モバイルマネーは通常の銀行口座を開設する必要もなく、携帯電話のテキストメッセージひとつで送金できる(写真はエリクソンのウェブサイトから引用)

ルワンダの財務省とスウェーデンの通信大手エリクソンが、ルワンダで新たな「モバイル送金・決済サービス」を開発する契約を締結した。これによると、エリクソンは、すべての銀行や決済サービス会社で利用可能な共通のシステムを開発。2017年までに運用をスタートさせたい考えだ。
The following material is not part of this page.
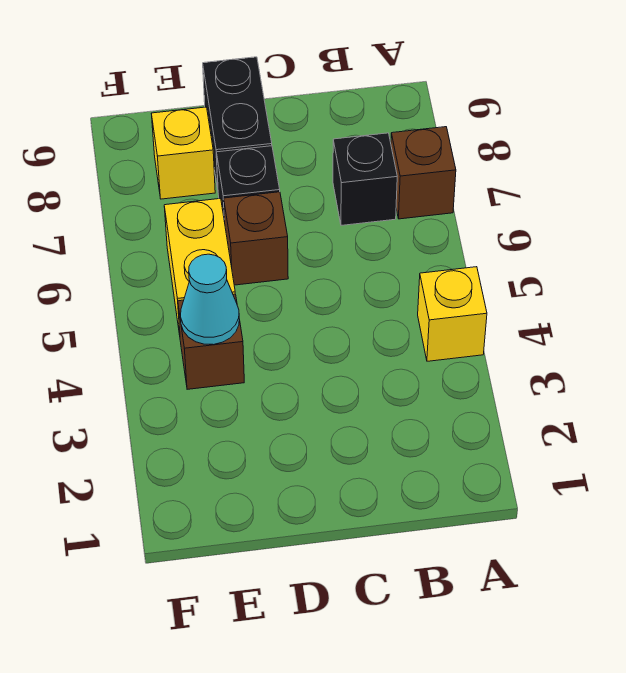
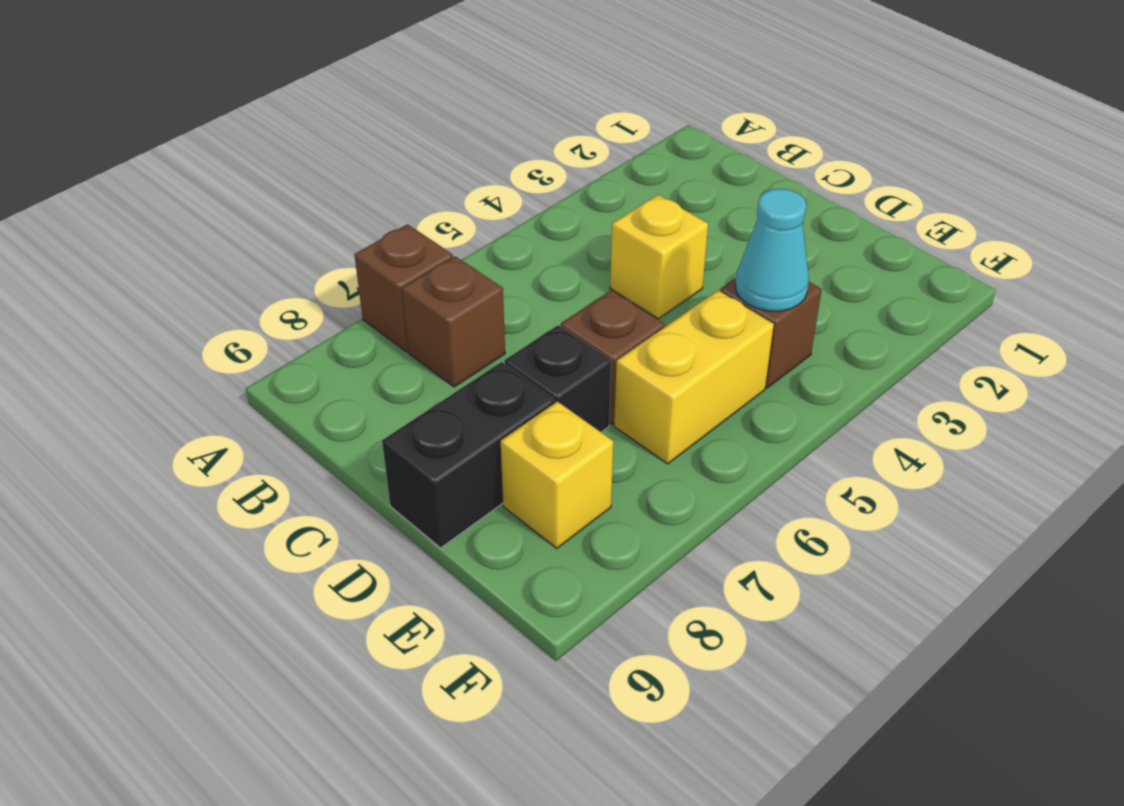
yellow brick A4 level 1 -> yellow brick C4 level 1
black brick B7 level 1 -> brown brick B7 level 1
実現すれば、ルワンダ人は携帯電話ひとつで、買い物したり、学費や公共料金を払ったりすることができる。5月中旬にルワンダ・キガリで開催された世界経済フォーラム・アフリカ会議で、ラヴェール・ガテテ財務相が発表した。

新たなサービスでは、エリクソンが開発したモバイル送金・決済サービス「Mコマースインターコネクト」を活用する。これは、携帯電話の通信ネットワークを使い、送金や料金の支払い・受け取りができるものだ。ルワンダでは、MTN モバイルやティーゴキャッシュなど、携帯各社が銀行と提携し、モバイルマネーを提供している。しかし、異なる携帯キャリア間でモバイルマネーを送金しようとすると、利用者はいったん、現金に交換しなくてはならない。手間と換金コストがかかることがネックとなっている。

Mコマースインターコネクトを使う場合、銀行口座は不要だ。モバイル口座を開設すれば誰でも使える。海外への送金も可能。懸念されるセキュリティリスクも低い。

ルワンダ政府は、共通の送金システムを導入することで、国の経済がいっそう成長すると期待する。手軽な送金・決済サービスは個人消費を増やし、国家の財源も豊かになるとのシナリオを描く。

モバイル送金サービス「Mペサ」を導入するケニアでは実際、金融取引が数十億件に達することで経済活動が活発になり、その結果、国家収入が数百万ドル(数億円)増えたという。

世界銀行のグローバル・フィンデックス・データベース2014によると、ルワンダの成人の銀行口座保有率は42%(約476万人)。サブサハラ(サハラ砂漠以南の)アフリカの平均16%と比べれば約3倍と高いが、先進国(日本は97%)よりは低く、いまだに現金での支払いが多い。